El vaso más frágil

Fernando Oñate-Valdivieso

El Ecuador es un país en el que las cifras violencia contra la mujer, ejercida especialmente por su pareja, han ido en aumento. La Organización Mundial de la Salud estima que, a nivel mundial, una de cada tres mujeres ha sufrido algún tipo de violencia por parte de su pareja, transformándose en un grave problema de salud pública y una franca violación a los derechos humanos de la mujer. Hay voces que consideran a este tipo de violencia como el producto de una sociedad patriarcal caduca y en decadencia; a pesar de ello, considero que, si el hombre viviese su relación conforme al evangelio, la realidad sería diferente. Me explico:

El apóstol Pedro nos aconseja “Ustedes maridos, vivan con sus esposas sabiamente, dando honor a la mujer como a vaso más frágil, y como a coherederas de la gracia de la vida”. A pesar de que poseemos iguales capacidades intelectuales, los hombres y las mujeres somos diferentes, y tenemos un propósito distinto en esta vida. Es por esto que el hombre es llamado a ser sabio con su esposa, debe tratarla como al vaso más frágil, siendo consciente que sus acciones, sus palabras, pueden llegar a causar heridas profundas. Un vaso que se rompe no vuelve a ser el mismo así se unan nuevamente todas las piezas.
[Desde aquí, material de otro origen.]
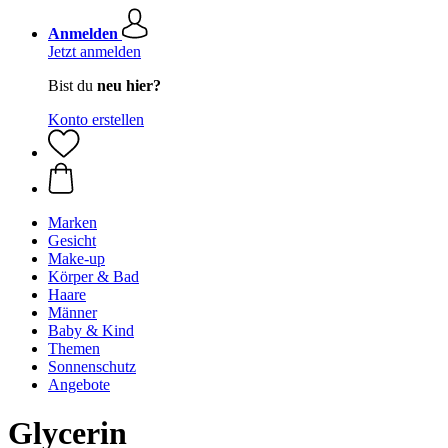
Anmelden
Jetzt anmelden
Bist du
neu hier?
Konto erstellen
Marken
Gesicht
Make-up
Körper & Bad
Haare
Männer
Baby & Kind
Themen
Sonnenschutz
Angebote
Glycerin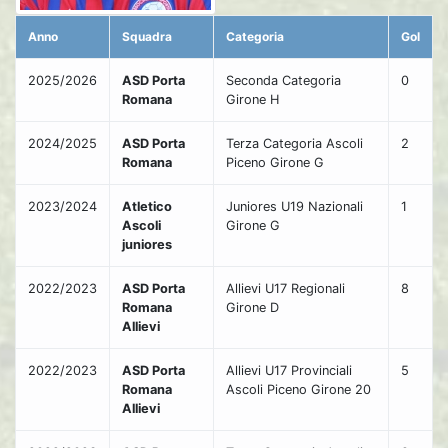
Anno
Squadra
Categoria
Gol
2025/2026
ASD Porta
Seconda Categoria
0
Romana
Girone H
2024/2025
ASD Porta
Terza Categoria Ascoli
2
Romana
Piceno Girone G
2023/2024
Atletico
Juniores U19 Nazionali
1
Ascoli
Girone G
juniores
2022/2023
ASD Porta
Allievi U17 Regionali
8
Romana
Girone D
Allievi
2022/2023
ASD Porta
Allievi U17 Provinciali
5
Romana
Ascoli Piceno Girone 20
Allievi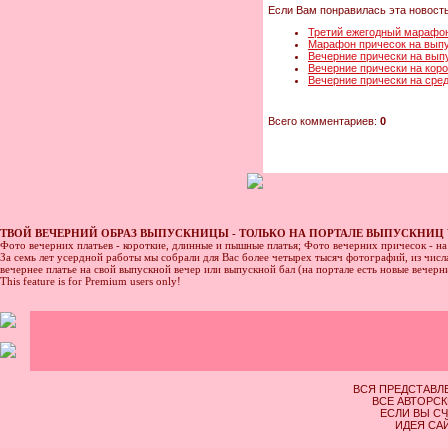
Если Вам понравилась эта новость
Третий ежегодный марафон 
Марафон причесок на выпу
Вечерние прически на вып
Вечерние прически на кор
Вечерние прически на сре
Всего комментариев:
0
ТВОЙ ВЕЧЕРНИЙ ОБРАЗ ВЫПУСКНИЦЫ - ТОЛЬКО НА ПОРТАЛЕ ВЫПУСКНИЦ 
Фото вечерних платьев - короткие, длинные и пышные платья; Фото вечерних причесок - н
За семь лет усердной работы мы собрали для Вас более четырех тысяч фотографий, из числа
вечернее платье на свой выпускной вечер или выпускной бал (на портале есть новые вечер
This feature is for Premium users only!
ВСЯ ПРЕДСТАВЛ
ВСЕ АВТОРСК
ЕСЛИ ВЫ СЧ
ИДЕЯ САЙ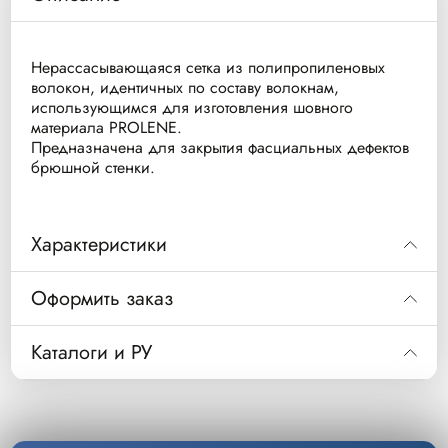
Нерассасывающаяся сетка из полипропиленовых
волокон, идентичных по составу волокнам,
использующимся для изготовления шовного
материала PROLENE.
Предназначена для закрытия фасциальных дефектов
брюшной стенки.
Характеристики
Нерассасывающаяся сетка из
Оформить заказ
полипропиленовых волокон, идентичных
по составу волокнам, использующимся
Код
PML1
Каталоги и РУ
для изготовления шовного материала
Сетка хирургическая PROLENE®, 30 х 30 см
Описание
PROLENE. Предназначена для закрытия
Скачать РУ
Уп/шт.
1
фасциальных дефектов брюшной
Por su parte el apóstol Pablo les pedía a los Efesios “Maridos, amen a vuestras mujeres, así como Cristo amó a la iglesia, y se entregó a sí mismo por ella”. Un hombre debe amar a su pareja de manera incondicional. Jesucristo no se detuvo a ver nuestros errores, Él sabía nuestras limitaciones y pecados y aún así se entregó por nosotros sin pedir nada a cambio. Por el mismo hecho de que hombres y mujeres somos diferentes, pensamos diferente, sentimos diferente y eso es lo maravilloso de una relación, ser diferentes, pero complementarios. Puede haber errores en ambas partes, por eso “sean buenos y compasivos los unos con los otros, y perdónense, así como Dios los perdonó a ustedes por medio de Cristo”. El hombre que ama a su pareja incondicionalmente, se entrega a ella y encontrará esa ayuda idónea que solo una buena esposa puede dar.

“Así también los maridos deben amar a sus mujeres como a sus mismos cuerpos. El que ama a su mujer, a sí mismo se ama”. Aquí el apóstol Pablo resalta un hecho clave. No olvidemos que los esposos son una sola carne y lo que él haga por ella, nunca será demasiado.

Un hombre que pone en práctica la palabra del Señor descubrirá que su esposa es un tesoro único que debe ser cuidado y protegido.